A selection of the Bourbon variety made by the Salvadoran Institute for Coffee Research (ISIC) beginning in the 1949 and released in 1977. The selection process for Tekisic was called "mass selection," meaning that a group of individuals are selected based on their superior performance, seed from these plants is bulked to form a new generation, and then the process is repeated. Breeders achieved a variety that ripens early, has very good quality potential on optimal conditions, and has higher production than unselected Bourbons between 900 and 1500 meters. Unfortunately, the variety is not resistant to major diseases including coffee leaf rust.
The name Tekisic comes from tekiti, a word meaning “work” in the Nahuatl language, and ISIC. It was indeed a lot of work to create the variety—the Salvadoran Institute for Coffee Research (ISIC) spent nearly 30 years performing selections to create it, beginning in the 1949 and culminating with its release in 1977. It is widespread in El Salvador, where Tekisic and unselected Bourbon make up nearly 70% of coffee production.
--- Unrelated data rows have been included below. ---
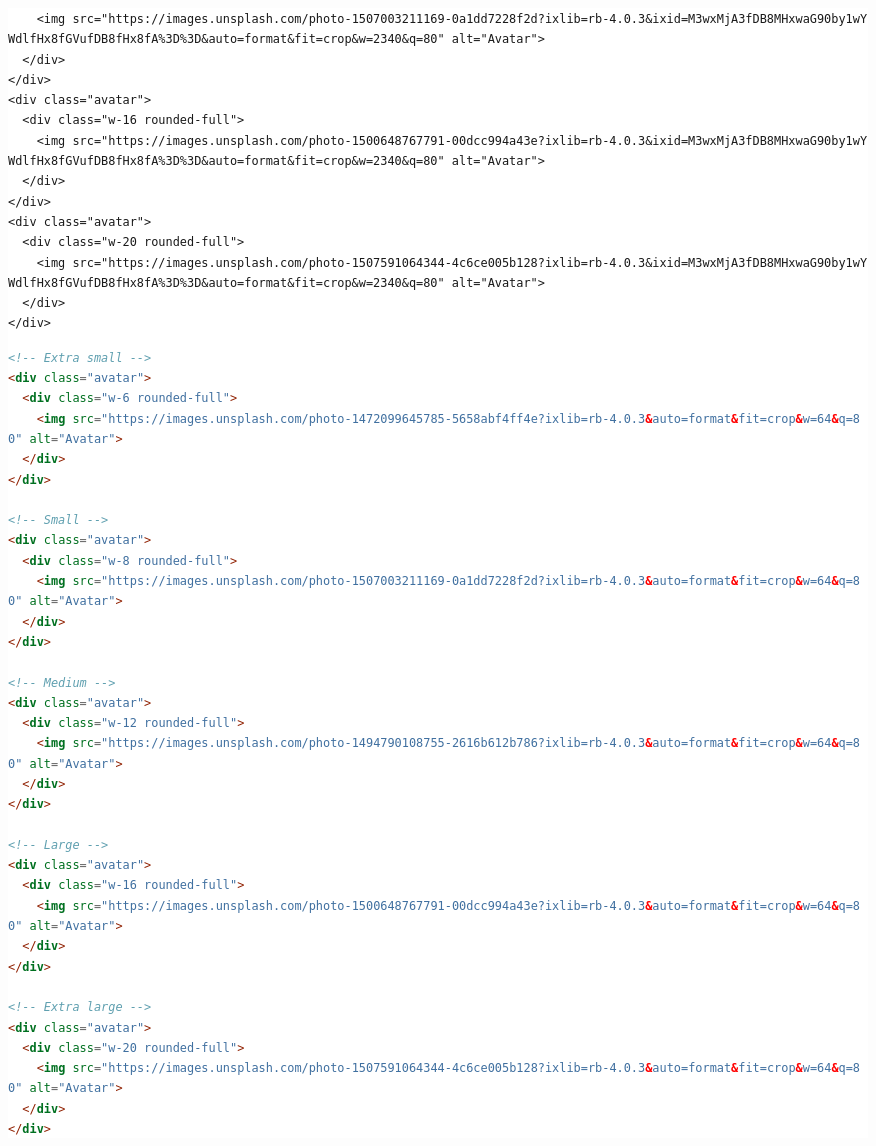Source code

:         <img src="https://images.unsplash.com/photo-1507003211169-0a1dd7228f2d?ixlib=rb-4.0.3&ixid=M3wxMjA3fDB8MHxwaG90by1wYWdlfHx8fGVufDB8fHx8fA%3D%3D&auto=format&fit=crop&w=2340&q=80" alt="Avatar">
      </div>
    </div>
    <div class="avatar">
      <div class="w-16 rounded-full">
        <img src="https://images.unsplash.com/photo-1500648767791-00dcc994a43e?ixlib=rb-4.0.3&ixid=M3wxMjA3fDB8MHxwaG90by1wYWdlfHx8fGVufDB8fHx8fA%3D%3D&auto=format&fit=crop&w=2340&q=80" alt="Avatar">
      </div>
    </div>
    <div class="avatar">
      <div class="w-20 rounded-full">
        <img src="https://images.unsplash.com/photo-1507591064344-4c6ce005b128?ixlib=rb-4.0.3&ixid=M3wxMjA3fDB8MHxwaG90by1wYWdlfHx8fGVufDB8fHx8fA%3D%3D&auto=format&fit=crop&w=2340&q=80" alt="Avatar">
      </div>
    </div>
  </div>
</div>

```html
<!-- Extra small -->
<div class="avatar">
  <div class="w-6 rounded-full">
    <img src="https://images.unsplash.com/photo-1472099645785-5658abf4ff4e?ixlib=rb-4.0.3&auto=format&fit=crop&w=64&q=80" alt="Avatar">
  </div>
</div>

<!-- Small -->
<div class="avatar">
  <div class="w-8 rounded-full">
    <img src="https://images.unsplash.com/photo-1507003211169-0a1dd7228f2d?ixlib=rb-4.0.3&auto=format&fit=crop&w=64&q=80" alt="Avatar">
  </div>
</div>

<!-- Medium -->
<div class="avatar">
  <div class="w-12 rounded-full">
    <img src="https://images.unsplash.com/photo-1494790108755-2616b612b786?ixlib=rb-4.0.3&auto=format&fit=crop&w=64&q=80" alt="Avatar">
  </div>
</div>

<!-- Large -->
<div class="avatar">
  <div class="w-16 rounded-full">
    <img src="https://images.unsplash.com/photo-1500648767791-00dcc994a43e?ixlib=rb-4.0.3&auto=format&fit=crop&w=64&q=80" alt="Avatar">
  </div>
</div>

<!-- Extra large -->
<div class="avatar">
  <div class="w-20 rounded-full">
    <img src="https://images.unsplash.com/photo-1507591064344-4c6ce005b128?ixlib=rb-4.0.3&auto=format&fit=crop&w=64&q=80" alt="Avatar">
  </div>
</div>
```
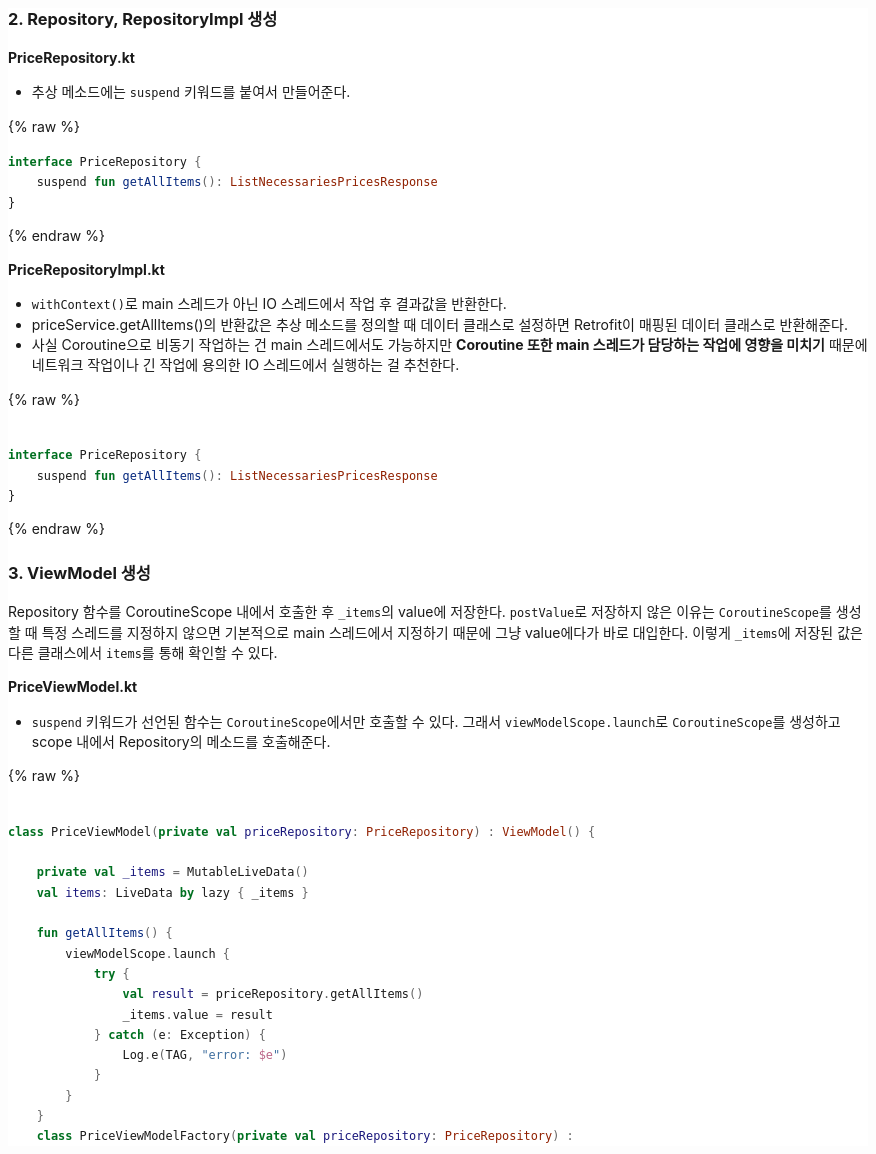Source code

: 


### 2. Repository, RepositoryImpl 생성


**PriceRepository.kt**

- 추상 메소드에는 `suspend` 키워드를 붙여서 만들어준다.


{% raw %}
```kotlin
interface PriceRepository {
    suspend fun getAllItems(): ListNecessariesPricesResponse
}
```
{% endraw %}



**PriceRepositoryImpl.kt**

- `withContext()`로 main 스레드가 아닌 IO 스레드에서 작업 후 결과값을 반환한다.
- priceService.getAllItems()의 반환값은 추상 메소드를 정의할 때 데이터 클래스로 설정하면 Retrofit이 매핑된 데이터 클래스로 반환해준다.
- 사실 Coroutine으로 비동기 작업하는 건 main 스레드에서도 가능하지만 **Coroutine 또한 main 스레드가 담당하는 작업에 영향을 미치기** 때문에 네트워크 작업이나 긴 작업에 용의한 IO 스레드에서 실행하는 걸 추천한다.


{% raw %}
```kotlin

interface PriceRepository {
	suspend fun getAllItems(): ListNecessariesPricesResponse
}
```
{% endraw %}




### 3. ViewModel 생성


Repository 함수를 CoroutineScope 내에서 호출한 후 `_items`의 value에 저장한다. `postValue`로 저장하지 않은 이유는 `CoroutineScope`를 생성할 때 특정 스레드를 지정하지 않으면 기본적으로 main 스레드에서 지정하기 때문에 그냥 value에다가 바로 대입한다. 이렇게 `_items`에 저장된 값은 다른 클래스에서 `items`를 통해 확인할 수 있다.


**PriceViewModel.kt**

- `suspend` 키워드가 선언된 함수는 `CoroutineScope`에서만 호출할 수 있다. 그래서 `viewModelScope.launch`로 `CoroutineScope`를 생성하고 scope 내에서 Repository의 메소드를 호출해준다.


{% raw %}
```kotlin

class PriceViewModel(private val priceRepository: PriceRepository) : ViewModel() {

    private val _items = MutableLiveData()
    val items: LiveData by lazy { _items }

    fun getAllItems() {
        viewModelScope.launch {
            try {
                val result = priceRepository.getAllItems()
                _items.value = result
            } catch (e: Exception) {
                Log.e(TAG, "error: $e")
            }
        }
    }
    class PriceViewModelFactory(private val priceRepository: PriceRepository) :
```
It is also economically important in Guatemala.
Since Tekisic is merely a selection of the Bourbon variety, the story of Tekisic is really the story of Bourbon—one of the most culturally and genetically important C. Arabica coffees in the world. For more, see Bourbon. Latin America breeders such as those at ISIC have exploited the narrow genetic base of Bourbon to create new cultivars that have improved performance in various traits—yield, quality, etc.